◆ Exercise directions: Filter the entries below, keeping only lines with the word "Beitrags".
*** Excerpted data Section Begins ***
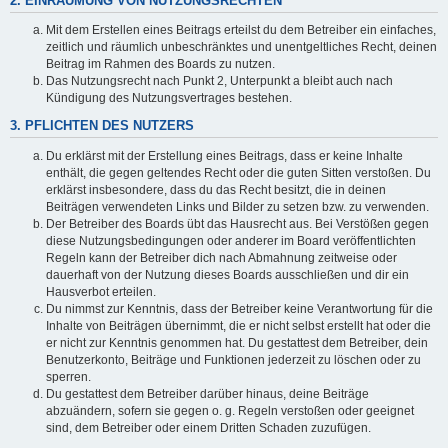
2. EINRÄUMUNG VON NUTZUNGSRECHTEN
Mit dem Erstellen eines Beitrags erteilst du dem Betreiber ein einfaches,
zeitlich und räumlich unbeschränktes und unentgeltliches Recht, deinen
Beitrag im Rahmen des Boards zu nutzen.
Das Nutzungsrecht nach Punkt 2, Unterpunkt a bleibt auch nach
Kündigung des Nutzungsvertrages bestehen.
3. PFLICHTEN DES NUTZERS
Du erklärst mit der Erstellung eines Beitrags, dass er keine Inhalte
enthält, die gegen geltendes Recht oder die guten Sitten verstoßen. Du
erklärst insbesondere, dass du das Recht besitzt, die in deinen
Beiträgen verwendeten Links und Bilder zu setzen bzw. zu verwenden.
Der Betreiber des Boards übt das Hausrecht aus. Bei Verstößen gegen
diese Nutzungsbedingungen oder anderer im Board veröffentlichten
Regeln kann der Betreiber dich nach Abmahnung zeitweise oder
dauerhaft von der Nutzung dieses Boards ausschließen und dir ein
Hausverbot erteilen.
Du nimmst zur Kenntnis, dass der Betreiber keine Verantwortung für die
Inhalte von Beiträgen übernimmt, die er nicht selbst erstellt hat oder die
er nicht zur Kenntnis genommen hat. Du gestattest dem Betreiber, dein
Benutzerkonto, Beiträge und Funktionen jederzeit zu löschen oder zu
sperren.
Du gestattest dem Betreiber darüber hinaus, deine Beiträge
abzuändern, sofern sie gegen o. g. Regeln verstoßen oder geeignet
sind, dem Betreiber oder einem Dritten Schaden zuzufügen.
*** Excerpted data Section Ends ***
◆ Completed task:
Mit dem Erstellen eines Beitrags erteilst du dem Betreiber ein einfaches,
Du erklärst mit der Erstellung eines Beitrags, dass er keine Inhalte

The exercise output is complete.